**Recorded information:**
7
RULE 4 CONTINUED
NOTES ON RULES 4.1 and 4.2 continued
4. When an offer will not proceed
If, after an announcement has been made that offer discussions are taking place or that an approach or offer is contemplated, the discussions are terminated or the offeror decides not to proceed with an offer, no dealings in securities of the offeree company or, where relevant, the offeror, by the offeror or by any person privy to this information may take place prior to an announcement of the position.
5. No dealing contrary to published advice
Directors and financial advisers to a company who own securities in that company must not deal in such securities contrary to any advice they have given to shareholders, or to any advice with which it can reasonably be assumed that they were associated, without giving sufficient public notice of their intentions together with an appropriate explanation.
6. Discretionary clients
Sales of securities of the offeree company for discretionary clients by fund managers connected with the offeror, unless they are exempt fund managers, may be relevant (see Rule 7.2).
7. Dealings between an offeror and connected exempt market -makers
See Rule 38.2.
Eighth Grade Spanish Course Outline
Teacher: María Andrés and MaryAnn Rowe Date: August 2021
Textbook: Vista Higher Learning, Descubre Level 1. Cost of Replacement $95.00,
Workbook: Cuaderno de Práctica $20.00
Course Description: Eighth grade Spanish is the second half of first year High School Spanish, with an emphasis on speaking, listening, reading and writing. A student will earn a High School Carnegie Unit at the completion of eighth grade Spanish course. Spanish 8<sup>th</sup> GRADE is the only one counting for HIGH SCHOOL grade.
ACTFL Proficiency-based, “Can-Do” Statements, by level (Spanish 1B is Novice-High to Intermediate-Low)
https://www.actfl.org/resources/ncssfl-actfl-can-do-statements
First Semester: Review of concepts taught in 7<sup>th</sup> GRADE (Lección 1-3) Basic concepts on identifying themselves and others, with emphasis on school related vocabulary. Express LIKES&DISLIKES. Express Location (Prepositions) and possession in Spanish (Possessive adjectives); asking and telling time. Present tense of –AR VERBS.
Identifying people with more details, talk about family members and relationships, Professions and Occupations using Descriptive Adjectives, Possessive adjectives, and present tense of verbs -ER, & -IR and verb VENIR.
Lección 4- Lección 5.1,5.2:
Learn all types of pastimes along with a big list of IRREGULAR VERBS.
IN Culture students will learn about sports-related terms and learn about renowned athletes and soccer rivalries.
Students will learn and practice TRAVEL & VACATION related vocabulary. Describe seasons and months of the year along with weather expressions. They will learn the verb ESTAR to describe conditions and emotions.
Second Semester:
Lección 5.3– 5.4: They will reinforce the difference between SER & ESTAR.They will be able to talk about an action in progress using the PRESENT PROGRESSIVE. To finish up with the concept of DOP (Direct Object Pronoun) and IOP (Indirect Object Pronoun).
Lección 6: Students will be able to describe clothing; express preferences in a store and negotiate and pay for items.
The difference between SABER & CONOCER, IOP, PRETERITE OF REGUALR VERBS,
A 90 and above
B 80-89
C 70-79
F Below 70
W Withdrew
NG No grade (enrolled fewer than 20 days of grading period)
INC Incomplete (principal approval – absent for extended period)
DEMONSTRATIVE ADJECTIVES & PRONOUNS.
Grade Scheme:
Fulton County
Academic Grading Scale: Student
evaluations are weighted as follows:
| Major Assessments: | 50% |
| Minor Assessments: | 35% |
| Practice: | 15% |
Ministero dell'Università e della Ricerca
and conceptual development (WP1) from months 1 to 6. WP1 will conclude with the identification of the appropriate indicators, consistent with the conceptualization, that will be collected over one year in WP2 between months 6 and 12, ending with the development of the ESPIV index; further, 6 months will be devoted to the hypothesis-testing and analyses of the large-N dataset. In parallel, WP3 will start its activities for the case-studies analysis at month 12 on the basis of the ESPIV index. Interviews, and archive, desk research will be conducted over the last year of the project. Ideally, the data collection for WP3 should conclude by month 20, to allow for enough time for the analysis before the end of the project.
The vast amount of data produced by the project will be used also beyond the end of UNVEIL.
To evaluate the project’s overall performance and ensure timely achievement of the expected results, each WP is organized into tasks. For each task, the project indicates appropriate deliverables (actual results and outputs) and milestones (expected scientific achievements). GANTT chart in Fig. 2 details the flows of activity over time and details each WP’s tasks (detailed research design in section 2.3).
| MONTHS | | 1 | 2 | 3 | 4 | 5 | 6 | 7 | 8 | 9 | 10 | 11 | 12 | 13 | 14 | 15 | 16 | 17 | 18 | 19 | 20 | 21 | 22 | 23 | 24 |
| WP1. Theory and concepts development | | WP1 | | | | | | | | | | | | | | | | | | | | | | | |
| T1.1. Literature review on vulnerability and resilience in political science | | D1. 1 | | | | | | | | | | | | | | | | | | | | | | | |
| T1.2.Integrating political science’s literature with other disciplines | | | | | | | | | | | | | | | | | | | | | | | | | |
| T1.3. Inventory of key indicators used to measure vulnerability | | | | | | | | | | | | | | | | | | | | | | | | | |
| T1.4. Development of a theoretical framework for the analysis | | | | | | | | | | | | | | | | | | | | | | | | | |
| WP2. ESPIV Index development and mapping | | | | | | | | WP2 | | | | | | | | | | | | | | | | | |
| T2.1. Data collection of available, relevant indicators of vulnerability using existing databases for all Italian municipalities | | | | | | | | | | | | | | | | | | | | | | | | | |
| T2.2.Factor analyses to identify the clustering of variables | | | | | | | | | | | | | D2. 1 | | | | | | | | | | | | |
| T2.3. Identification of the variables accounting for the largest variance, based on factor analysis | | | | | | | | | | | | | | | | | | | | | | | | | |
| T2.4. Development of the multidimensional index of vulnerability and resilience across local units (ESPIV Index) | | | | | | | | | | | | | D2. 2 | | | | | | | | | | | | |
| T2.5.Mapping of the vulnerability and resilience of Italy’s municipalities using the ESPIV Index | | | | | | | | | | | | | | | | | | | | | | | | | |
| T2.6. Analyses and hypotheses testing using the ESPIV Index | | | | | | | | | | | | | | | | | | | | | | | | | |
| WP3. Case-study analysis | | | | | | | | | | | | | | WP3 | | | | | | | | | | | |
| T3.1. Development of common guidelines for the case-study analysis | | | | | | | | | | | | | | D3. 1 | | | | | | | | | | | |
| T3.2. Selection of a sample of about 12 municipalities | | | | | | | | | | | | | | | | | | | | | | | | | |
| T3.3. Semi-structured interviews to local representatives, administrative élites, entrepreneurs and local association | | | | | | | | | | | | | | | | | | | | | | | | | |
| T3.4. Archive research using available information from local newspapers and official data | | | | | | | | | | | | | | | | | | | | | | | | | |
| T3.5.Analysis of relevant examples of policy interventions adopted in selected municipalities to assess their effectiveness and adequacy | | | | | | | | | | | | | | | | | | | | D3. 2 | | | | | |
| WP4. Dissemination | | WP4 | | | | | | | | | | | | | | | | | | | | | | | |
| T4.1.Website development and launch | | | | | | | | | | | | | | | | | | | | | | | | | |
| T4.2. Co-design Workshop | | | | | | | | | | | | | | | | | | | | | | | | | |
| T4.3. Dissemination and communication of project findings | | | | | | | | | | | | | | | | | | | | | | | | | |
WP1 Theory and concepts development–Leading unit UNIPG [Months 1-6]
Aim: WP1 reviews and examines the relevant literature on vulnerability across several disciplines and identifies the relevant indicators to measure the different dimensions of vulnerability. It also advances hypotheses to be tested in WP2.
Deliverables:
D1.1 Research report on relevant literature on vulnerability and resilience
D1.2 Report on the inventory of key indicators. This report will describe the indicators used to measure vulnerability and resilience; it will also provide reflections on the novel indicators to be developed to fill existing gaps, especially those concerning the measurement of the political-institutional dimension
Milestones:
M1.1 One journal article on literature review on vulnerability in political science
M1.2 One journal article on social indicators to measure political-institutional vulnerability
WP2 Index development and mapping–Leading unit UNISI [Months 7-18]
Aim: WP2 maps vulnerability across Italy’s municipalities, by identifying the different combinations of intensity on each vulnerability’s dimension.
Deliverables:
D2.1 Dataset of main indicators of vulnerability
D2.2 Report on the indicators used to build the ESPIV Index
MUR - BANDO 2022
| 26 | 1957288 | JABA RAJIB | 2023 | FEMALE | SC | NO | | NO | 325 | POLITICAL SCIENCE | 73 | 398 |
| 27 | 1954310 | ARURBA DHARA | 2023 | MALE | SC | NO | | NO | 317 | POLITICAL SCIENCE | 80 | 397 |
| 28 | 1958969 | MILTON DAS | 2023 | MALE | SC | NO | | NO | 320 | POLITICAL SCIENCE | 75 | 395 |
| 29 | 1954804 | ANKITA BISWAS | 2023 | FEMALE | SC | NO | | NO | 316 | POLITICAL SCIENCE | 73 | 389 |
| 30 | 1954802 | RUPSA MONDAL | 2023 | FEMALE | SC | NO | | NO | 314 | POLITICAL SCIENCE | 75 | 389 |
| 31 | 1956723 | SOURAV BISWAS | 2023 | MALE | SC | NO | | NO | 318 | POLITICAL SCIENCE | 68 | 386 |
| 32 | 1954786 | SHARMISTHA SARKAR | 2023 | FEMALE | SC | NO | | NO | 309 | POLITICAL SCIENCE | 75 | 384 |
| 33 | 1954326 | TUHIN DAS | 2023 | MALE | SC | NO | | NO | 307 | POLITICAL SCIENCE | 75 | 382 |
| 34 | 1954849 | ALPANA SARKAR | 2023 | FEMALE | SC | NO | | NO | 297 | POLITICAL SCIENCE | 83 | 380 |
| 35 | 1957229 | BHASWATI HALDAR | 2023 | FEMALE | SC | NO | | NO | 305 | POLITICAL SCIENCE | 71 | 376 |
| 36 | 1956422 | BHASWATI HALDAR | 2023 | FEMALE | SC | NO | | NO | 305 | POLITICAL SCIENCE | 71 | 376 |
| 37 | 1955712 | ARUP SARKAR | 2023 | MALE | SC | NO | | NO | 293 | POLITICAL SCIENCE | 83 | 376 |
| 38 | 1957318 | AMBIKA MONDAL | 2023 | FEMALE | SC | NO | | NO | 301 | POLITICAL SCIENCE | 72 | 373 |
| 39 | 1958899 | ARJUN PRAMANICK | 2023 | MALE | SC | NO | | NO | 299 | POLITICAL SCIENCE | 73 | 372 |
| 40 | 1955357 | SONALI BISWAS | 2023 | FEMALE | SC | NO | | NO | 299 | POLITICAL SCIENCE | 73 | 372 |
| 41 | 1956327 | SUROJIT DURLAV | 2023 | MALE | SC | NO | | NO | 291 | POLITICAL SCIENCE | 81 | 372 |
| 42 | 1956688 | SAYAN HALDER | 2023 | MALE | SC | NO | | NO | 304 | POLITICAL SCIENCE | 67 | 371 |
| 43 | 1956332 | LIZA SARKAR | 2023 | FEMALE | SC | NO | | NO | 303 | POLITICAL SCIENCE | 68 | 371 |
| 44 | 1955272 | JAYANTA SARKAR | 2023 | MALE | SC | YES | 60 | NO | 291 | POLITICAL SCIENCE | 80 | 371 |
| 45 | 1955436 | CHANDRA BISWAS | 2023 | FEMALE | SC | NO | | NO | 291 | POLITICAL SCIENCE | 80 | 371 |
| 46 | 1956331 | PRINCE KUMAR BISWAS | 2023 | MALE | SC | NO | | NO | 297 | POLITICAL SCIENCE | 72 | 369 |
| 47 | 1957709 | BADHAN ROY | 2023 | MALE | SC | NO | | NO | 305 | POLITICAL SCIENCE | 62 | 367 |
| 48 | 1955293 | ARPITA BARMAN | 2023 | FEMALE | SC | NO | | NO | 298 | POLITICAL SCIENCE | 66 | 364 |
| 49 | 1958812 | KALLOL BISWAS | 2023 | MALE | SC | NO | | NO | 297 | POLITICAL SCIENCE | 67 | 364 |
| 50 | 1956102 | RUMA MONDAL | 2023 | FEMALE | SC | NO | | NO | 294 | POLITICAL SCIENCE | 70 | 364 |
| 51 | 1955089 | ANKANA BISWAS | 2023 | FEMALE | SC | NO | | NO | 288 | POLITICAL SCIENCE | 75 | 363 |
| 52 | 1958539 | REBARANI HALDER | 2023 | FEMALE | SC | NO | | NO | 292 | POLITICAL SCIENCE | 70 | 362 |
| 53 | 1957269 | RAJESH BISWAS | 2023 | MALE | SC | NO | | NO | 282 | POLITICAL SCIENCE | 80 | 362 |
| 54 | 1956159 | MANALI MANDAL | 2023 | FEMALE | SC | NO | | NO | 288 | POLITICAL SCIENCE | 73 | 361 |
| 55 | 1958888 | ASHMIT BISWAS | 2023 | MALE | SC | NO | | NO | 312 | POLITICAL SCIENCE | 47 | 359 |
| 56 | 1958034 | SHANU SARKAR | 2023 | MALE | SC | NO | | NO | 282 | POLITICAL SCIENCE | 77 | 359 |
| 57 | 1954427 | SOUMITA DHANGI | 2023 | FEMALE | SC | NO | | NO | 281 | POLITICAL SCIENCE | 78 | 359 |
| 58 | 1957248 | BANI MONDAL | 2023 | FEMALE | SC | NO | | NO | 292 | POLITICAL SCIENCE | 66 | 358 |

**Your task:** Please output exactly the lines between the one holding "DEMONSTRATIVE ADJECTIVES & PRONOUNS." and the one holding "The vast amount" in the records above, inclusive, and nothing more.

**Response to the exercise:**
DEMONSTRATIVE ADJECTIVES & PRONOUNS.
Grade Scheme:
Fulton County
Academic Grading Scale: Student
evaluations are weighted as follows:
| Major Assessments: | 50% |
| Minor Assessments: | 35% |
| Practice: | 15% |
Ministero dell'Università e della Ricerca
and conceptual development (WP1) from months 1 to 6. WP1 will conclude with the identification of the appropriate indicators, consistent with the conceptualization, that will be collected over one year in WP2 between months 6 and 12, ending with the development of the ESPIV index; further, 6 months will be devoted to the hypothesis-testing and analyses of the large-N dataset. In parallel, WP3 will start its activities for the case-studies analysis at month 12 on the basis of the ESPIV index. Interviews, and archive, desk research will be conducted over the last year of the project. Ideally, the data collection for WP3 should conclude by month 20, to allow for enough time for the analysis before the end of the project.
The vast amount of data produced by the project will be used also beyond the end of UNVEIL.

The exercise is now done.